Some New Guinea Highlands societies capture cassowary chicks and raise them as semi-tame poultry, for use in ceremonial gift exchanges and as food. They are the only indigenous Australasian animal known to have been partly domesticated by people prior to European arrival. The Maring people of Kundagai sacrificed cassowaries in certain rituals. The Kalam people considered themselves related to cassowaries and did not classify them as birds but as kin.

Attacks

Cassowaries have a reputation for being dangerous to people and domestic animals. During World War II American and Australian troops stationed in New Guinea were warned to steer clear of them. In his 1958 book, Living Birds of the World, ornithologist Ernest Thomas Gilliard wrote:
The inner or second of the three toes is fitted with a long, straight, murderous nail which can sever an arm or eviscerate an abdomen with ease. There are many records of natives being killed by this bird.

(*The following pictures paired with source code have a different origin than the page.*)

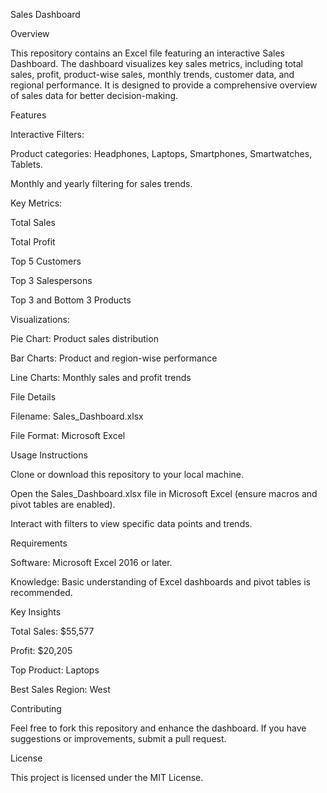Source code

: Sales Dashboard

Overview

This repository contains an Excel file featuring an interactive Sales Dashboard. The dashboard visualizes key sales metrics, including total sales, profit, product-wise sales, monthly trends, customer data, and regional performance. It is designed to provide a comprehensive overview of sales data for better decision-making.

Features

Interactive Filters:

Product categories: Headphones, Laptops, Smartphones, Smartwatches, Tablets.

Monthly and yearly filtering for sales trends.

Key Metrics:

Total Sales

Total Profit

Top 5 Customers

Top 3 Salespersons

Top 3 and Bottom 3 Products

Visualizations:

Pie Chart: Product sales distribution

Bar Charts: Product and region-wise performance

Line Charts: Monthly sales and profit trends

File Details

Filename: Sales_Dashboard.xlsx

File Format: Microsoft Excel

Usage Instructions

Clone or download this repository to your local machine.

Open the Sales_Dashboard.xlsx file in Microsoft Excel (ensure macros and pivot tables are enabled).

Interact with filters to view specific data points and trends.

Requirements

Software: Microsoft Excel 2016 or later.

Knowledge: Basic understanding of Excel dashboards and pivot tables is recommended.

Key Insights

Total Sales: $55,577

Profit: $20,205

Top Product: Laptops

Best Sales Region: West

Contributing

Feel free to fork this repository and enhance the dashboard. If you have suggestions or improvements, submit a pull request.

License

This project is licensed under the MIT License.
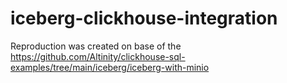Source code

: # iceberg-clickhouse-integration

Reproduction was created on base of the https://github.com/Altinity/clickhouse-sql-examples/tree/main/iceberg/iceberg-with-minio

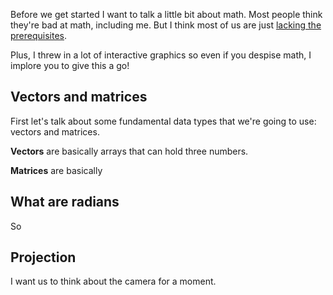 Before we get started I want to talk a little bit about math. Most people think they're bad at math, including me. But I think most of us are just [lacking the prerequisites]().

Plus, I threw in a lot of interactive graphics so even if you despise math, I implore you to give this a go! 

## Vectors and matrices

First let's talk about some fundamental data types that we're going to use: vectors and matrices.

**Vectors** are basically arrays that can hold three numbers.

**Matrices** are basically

## What are radians

So 

## Projection

I want us to think about the camera for a moment.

This assessment of the danger posed by cassowaries has been repeated in print by authors including Gregory S. Paul and Jared Diamond. A 2003 historical study of 221 cassowary attacks showed that 150 had been against humans: 75% of these had been from cassowaries that had been fed by people, 71% of the time the bird had chased or charged the victim, 15% of the time they kicked. Of the attacks, 73% involved the birds expecting or snatching food, 5% involved defending their natural food sources, 15% involved defending themselves from attack, and 7% involved defending their chicks or eggs. Only one human death was reported among those 150 attacks.
The first documented human death caused by a cassowary was on April 6, 1926. In Australia, 16-year-old Phillip McClean and his brother, age 13, came across a cassowary on their property and decided to try and kill it by striking it with clubs. The bird kicked the younger boy, who fell and ran away as his older brother struck the bird. The older McClean then tripped and fell to the ground. While he was on the ground, the cassowary kicked him in the neck, opening a wound that may have severed his jugular vein. The boy died of his injuries shortly thereafter.
Cassowary strikes to the abdomen are among the rarest of all, but there is one case of a dog that was kicked in the belly in 1995. The blow left no puncture, but there was severe bruising. The dog later died from an apparent intestinal rupture.
Another human death due to a cassowary was recorded in Florida on April 12, 2019. The bird's owner, a 75-year-old man who had raised the animal, was apparently clawed to death after he fell to the ground.